Ok, after listening single ended while waiting for my retermed cable...I had a certain impression of the amp...now listening with my HD650 BALANCED...it is a profound difference, when I say profound, you hear everything in perfect balance, no pun intended.  Nothing is overdone, not too much bass, treble or mids...I honestly never thought I could hear music in this way.  The bass is tremendous, I mean the bass guitar is so perfectly presented that I can visually see the string vibrating and resonating, Im listening to a CD source feeding the TOUCAN John Scofiend "A Go Go" and feel like Im in the studio with these guys, not in the studio, but right in the center of the room with the band.  I also have to note how much I LOVE the HIROSE connectors, they are so easy and stress free to use...more detailed review and analysis to come after I've done some listening...but a little more the drums, the pop, snap of the snare...it drives the HD650s not only perfectly but effortlessly, meaning I have it on low gain setting and a nice listening level is slightly less than 10 o'clock...what is also nice about this amp is it is not only clear and analytical but it is not fatiguing to listen to...the music is so good that you want to just re-listen to all of your favorite artists to hear them like you never have before!!!!


----------



## jamato8

Jimmy Hendrix, "Live at Winterland", sounds like you are there. Pretty spectacular. The dynamics start and stop with the speed of light. It is nice to hear all the details, and like you say, with no fatigue.


----------



## HiFlight

There is only one big problem with the Toucan IMO:   It is a very tough act to follow!!
  Ron


----------



## warp08

I just hope Ray is hard at work putting the finishing touches on the SR71B. He'll have to work harder than ever to top this one, IMHO.  Looking forward to comparing them.


----------



## paulybatz

Lets please keep all content on the Toucan and Boomslang, props to RSA audio but not the topic here!


----------



## paulybatz

Quote: 





jamato8 said:


> Jimmy Hendrix, "Live at Winterland", sounds like you are there. Pretty spectacular. The dynamics start and stop with the speed of light. It is nice to hear all the details, and like you say, with no fatigue.


 
  You are so much more eloquent than I JAM!!!
  Yes, the shift of the music and notes is just perfect.

 The LISAIII for example (I have yet to do an A/B comparison in terms of sound), is a very fatiguing amp to listen to...very powerful and very analytical, I cannot listen for as long as I can or want to with the Toucan, if that makes sense.
  
  Now I have to go pick that album (CD) up!!!


----------



## grokit

Quote: 





paulybatz said:


> Lets please keep all content on the Toucan and Boomslang, props to RSA audio but not the topic here!

-- Data records --
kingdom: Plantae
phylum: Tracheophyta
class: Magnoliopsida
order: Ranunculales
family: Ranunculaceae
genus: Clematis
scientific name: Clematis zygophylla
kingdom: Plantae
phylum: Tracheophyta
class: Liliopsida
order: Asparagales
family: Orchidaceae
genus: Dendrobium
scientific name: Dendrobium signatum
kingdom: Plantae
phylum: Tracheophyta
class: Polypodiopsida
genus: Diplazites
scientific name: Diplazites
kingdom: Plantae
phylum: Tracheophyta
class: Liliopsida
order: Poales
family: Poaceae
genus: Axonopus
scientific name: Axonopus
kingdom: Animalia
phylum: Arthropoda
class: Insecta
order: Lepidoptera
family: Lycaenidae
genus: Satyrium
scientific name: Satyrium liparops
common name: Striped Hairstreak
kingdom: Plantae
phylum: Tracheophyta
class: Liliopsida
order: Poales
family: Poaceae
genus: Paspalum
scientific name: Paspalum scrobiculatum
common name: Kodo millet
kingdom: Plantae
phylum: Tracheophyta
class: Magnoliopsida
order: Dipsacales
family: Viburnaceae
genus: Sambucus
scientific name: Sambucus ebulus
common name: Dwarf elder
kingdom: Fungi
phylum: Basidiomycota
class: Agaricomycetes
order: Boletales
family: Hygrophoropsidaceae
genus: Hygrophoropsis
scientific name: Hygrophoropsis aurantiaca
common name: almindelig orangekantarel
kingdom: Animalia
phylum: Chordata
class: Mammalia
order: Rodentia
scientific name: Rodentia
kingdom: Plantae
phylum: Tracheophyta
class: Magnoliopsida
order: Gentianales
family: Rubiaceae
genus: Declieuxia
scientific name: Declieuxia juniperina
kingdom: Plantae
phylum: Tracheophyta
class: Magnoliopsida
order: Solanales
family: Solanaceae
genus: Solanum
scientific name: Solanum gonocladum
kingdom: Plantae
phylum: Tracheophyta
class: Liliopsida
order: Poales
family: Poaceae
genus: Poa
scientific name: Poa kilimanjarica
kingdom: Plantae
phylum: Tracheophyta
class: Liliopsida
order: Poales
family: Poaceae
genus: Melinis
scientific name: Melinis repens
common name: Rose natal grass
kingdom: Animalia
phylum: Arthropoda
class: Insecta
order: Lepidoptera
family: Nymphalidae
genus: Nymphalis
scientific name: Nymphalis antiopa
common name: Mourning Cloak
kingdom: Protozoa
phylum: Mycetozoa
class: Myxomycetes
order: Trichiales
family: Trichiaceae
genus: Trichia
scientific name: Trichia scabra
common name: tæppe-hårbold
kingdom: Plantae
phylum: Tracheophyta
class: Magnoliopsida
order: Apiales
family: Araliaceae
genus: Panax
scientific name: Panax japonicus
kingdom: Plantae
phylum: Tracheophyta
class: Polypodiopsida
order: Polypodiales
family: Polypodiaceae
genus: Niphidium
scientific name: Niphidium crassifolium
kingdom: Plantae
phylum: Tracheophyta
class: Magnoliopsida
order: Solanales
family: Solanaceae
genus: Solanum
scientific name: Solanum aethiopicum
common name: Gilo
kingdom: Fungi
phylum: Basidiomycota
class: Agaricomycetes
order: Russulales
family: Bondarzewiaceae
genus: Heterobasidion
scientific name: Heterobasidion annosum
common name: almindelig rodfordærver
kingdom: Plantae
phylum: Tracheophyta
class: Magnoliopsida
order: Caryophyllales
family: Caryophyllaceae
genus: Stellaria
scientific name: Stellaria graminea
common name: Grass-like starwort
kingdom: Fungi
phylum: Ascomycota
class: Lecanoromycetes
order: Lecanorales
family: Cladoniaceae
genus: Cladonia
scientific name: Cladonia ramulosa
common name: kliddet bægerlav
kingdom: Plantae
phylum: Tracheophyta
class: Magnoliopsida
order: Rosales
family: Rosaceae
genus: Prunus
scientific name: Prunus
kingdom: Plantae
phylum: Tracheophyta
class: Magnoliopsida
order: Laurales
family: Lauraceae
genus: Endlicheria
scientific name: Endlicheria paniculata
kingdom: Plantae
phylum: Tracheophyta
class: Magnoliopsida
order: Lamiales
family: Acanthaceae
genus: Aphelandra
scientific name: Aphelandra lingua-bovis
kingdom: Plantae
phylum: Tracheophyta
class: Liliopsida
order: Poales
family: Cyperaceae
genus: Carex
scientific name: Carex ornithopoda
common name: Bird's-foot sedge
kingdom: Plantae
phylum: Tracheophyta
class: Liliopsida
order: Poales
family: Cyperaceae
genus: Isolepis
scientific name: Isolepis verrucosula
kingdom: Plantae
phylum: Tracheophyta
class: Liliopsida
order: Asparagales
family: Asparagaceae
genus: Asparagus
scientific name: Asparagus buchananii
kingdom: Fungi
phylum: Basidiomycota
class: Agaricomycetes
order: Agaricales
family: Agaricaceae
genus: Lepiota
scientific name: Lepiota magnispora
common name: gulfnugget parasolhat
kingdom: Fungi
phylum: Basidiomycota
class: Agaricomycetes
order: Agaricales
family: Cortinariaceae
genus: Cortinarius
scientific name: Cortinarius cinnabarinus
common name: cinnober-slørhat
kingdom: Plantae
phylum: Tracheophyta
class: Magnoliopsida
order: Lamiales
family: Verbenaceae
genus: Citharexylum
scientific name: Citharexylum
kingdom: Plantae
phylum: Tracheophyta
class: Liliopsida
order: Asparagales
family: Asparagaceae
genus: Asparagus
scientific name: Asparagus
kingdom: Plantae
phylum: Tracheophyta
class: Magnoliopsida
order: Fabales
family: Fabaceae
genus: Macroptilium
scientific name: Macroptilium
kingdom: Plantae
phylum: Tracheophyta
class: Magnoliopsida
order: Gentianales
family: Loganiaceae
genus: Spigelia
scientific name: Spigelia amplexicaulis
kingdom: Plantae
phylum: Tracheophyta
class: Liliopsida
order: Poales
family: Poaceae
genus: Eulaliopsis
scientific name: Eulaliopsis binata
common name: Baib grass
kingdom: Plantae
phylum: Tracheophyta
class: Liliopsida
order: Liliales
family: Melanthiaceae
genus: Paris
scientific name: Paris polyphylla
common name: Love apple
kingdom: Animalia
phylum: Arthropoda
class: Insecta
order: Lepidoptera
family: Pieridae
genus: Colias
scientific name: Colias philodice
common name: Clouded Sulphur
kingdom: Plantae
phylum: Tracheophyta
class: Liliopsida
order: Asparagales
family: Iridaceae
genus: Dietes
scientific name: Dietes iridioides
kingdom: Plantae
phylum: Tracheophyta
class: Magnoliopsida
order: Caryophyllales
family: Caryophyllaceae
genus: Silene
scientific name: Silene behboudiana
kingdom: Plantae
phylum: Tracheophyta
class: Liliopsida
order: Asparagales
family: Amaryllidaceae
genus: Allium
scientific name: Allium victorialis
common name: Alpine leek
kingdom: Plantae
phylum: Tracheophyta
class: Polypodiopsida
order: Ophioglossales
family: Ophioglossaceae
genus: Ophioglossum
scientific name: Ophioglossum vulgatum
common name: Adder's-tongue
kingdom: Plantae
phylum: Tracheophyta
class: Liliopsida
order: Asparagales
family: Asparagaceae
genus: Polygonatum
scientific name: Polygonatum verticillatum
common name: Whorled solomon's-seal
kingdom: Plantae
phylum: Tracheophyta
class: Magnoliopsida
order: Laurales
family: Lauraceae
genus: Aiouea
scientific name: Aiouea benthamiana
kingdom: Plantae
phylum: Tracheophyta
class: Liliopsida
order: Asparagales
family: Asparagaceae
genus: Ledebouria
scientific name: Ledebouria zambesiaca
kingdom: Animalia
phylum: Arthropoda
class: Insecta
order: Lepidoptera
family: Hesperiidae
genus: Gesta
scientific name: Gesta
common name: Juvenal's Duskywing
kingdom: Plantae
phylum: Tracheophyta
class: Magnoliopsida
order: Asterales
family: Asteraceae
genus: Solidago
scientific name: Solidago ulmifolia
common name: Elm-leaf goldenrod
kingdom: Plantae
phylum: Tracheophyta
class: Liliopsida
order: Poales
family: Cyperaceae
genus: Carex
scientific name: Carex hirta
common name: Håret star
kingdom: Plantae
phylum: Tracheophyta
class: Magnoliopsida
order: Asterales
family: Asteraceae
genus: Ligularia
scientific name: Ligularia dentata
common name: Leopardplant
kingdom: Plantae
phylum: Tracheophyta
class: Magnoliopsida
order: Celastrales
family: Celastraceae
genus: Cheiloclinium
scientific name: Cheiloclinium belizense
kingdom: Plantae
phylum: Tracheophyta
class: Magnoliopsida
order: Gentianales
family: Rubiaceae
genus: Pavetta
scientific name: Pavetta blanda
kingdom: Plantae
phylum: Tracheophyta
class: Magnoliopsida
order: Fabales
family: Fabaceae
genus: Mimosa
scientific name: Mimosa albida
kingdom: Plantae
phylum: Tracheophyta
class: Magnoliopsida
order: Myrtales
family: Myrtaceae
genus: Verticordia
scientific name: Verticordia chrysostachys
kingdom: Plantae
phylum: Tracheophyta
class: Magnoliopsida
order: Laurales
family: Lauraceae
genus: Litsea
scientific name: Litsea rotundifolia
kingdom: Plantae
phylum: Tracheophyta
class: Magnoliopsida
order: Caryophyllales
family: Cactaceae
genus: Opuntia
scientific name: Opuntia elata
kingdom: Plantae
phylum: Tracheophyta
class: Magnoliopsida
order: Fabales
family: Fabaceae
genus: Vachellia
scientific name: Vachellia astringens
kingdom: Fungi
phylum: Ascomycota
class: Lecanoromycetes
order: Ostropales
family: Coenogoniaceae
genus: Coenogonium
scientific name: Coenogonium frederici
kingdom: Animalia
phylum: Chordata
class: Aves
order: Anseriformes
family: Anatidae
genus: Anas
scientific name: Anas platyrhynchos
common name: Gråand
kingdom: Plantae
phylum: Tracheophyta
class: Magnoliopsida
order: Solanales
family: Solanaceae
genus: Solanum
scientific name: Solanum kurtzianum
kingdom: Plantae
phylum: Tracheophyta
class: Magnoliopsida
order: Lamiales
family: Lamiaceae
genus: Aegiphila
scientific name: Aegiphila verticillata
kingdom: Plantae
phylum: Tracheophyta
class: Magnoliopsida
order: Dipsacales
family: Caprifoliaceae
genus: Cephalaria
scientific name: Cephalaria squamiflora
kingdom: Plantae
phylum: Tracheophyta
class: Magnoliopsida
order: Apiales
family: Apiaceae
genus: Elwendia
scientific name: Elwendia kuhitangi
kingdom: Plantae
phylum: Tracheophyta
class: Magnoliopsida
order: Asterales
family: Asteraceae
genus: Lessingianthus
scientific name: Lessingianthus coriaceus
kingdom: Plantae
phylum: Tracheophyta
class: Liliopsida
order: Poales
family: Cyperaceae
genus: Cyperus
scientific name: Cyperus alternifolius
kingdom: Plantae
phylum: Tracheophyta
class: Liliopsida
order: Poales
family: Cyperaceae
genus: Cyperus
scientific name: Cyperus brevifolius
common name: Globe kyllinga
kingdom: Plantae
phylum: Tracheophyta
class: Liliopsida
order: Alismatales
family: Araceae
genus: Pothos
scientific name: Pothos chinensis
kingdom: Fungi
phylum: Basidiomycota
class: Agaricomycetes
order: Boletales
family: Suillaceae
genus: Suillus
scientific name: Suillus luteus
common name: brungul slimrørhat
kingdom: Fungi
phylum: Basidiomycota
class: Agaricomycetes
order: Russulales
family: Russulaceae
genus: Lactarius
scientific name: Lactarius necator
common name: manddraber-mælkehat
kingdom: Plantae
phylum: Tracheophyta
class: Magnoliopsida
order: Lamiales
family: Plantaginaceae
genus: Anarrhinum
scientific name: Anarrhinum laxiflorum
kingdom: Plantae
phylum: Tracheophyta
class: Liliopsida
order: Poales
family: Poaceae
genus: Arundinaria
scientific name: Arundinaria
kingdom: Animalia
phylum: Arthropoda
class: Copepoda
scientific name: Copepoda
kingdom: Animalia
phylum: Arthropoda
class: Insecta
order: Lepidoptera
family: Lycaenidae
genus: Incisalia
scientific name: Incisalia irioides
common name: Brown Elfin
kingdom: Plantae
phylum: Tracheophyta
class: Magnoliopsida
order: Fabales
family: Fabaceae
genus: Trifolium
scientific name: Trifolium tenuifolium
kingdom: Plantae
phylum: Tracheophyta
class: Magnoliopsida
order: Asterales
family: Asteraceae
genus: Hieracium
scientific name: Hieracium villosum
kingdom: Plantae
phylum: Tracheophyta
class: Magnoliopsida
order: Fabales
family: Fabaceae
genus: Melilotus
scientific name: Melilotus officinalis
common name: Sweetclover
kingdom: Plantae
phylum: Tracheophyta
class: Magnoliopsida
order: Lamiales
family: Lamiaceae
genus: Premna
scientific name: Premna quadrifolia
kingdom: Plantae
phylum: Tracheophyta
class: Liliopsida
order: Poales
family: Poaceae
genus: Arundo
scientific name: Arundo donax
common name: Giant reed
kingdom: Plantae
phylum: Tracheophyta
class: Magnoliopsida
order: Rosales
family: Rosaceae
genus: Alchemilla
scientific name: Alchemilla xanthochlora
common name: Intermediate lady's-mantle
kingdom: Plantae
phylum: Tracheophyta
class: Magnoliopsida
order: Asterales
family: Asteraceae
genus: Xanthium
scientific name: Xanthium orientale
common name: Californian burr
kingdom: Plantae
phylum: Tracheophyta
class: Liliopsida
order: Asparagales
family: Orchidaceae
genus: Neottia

-- Stated problem A --
Reproduce the Toucan amp thread from "You are so much" to "that makes sense.".
-- Stated problem B --
Answer these questions from the Toucan amp thread:
(i) Which gain setting does the first post say the amp is on while driving the HD650s?
(ii) Which live album does jamato8 say sounds like you are there?
(iii) Which amp does paulybatz call very fatiguing to listen to?
-- Stated problem C --
Pick up the forum thread about the Toucan amp where it stops and continue it.

-- Output A --
You are so much more eloquent than I JAM!!!
  Yes, the shift of the music and notes is just perfect.

 The LISAIII for example (I have yet to do an A/B comparison in terms of sound), is a very fatiguing amp to listen to...very powerful and very analytical, I cannot listen for as long as I can or want to with the Toucan, if that makes sense.

-- Output B --
(i) The low gain setting.
(ii) Jimmy Hendrix, "Live at Winterland".
(iii) The LISAIII.

-- Output C --
 

 Of course we have to allow for comparisons with competing products, otherwise this review thread would be mired in a meaningless vacuum.


----------



## warp08

Quote: 





grokit said:


> Of course we have to allow for comparisons with competing products, otherwise this review thread would be mired in a meaningless vacuum.


 

 That is exactly what I meant.  Right now the P1 stands alone in the marketplace with the closest competitor being the Protector.  That will not be the case forever.  The value proposition it represents is amazing.
   
  I'm still burning my P1/DB1 in from my iPad and a TWagged HD800 using a balanced XLR to Hirose adapter.  Should be well over 250 hours now.  I'm stunned how well the P1 can drive the HD800s even at 6dB gain.


----------



## BebopMcJiggy

Sadly I suspect the SR71B is going to be as expensive as the PB1 & DB1 together... I hope my friend gets one, or my wallet is going to hate me.  Accursed curiosity 
	

	
	
		
		

		
			





.


----------



## HiFlight

Quote: 





warp08 said:


> That is exactly what I meant.  Right now the P1 stands alone in the marketplace with the closest competitor being the Protector.  That will not be the case forever.  The value proposition it represents is amazing.
> ......................................................................................snip.......................................................................................................


 
   
  I can assure you that iBasso will not be resting on their laurels!   More good things are upcoming!


----------



## paulybatz

It does drive my HD650s effortlessly at low gain settings too!
  And it IS a tiny little thing, with HUGE sound!


----------



## hvu

Only a few more hours before I get my PB1, I can't believe it only took on day for delivery from China.


----------



## hvu

Can anyone confirm that I am reading the diagram from the iBasso correctly?


----------



## hvu

I am trying to soldier some wire to the HR10A-7P-6P but I am having a hard time taking the connector apart or is there some special way to soldier wire without direct contact to the pin inside the connector?


----------



## BebopMcJiggy

Plug onto female socket (there are 2 on the PB1 and 1 on the DB1) and unscrew from the back.  The pin numbers are labeled on the plastic as well.


----------



## jamato8

Quote: 





hvu said:


> Can anyone confirm that I am reading the diagram from the iBasso correctly?


 
  That is right. Also, each pin has a number beside it (use a magnifier). You need to plug in the socket to a female while soldering or the pins will float, due to the plastic getting hot. You need a hot iron to do the soldering quick with as little heat staying on the pin as possible. Hot and fast. I have a temperature controlled soldering station and turn it up. The soldering is done in a second with most of the heat just hitting the end of the pin.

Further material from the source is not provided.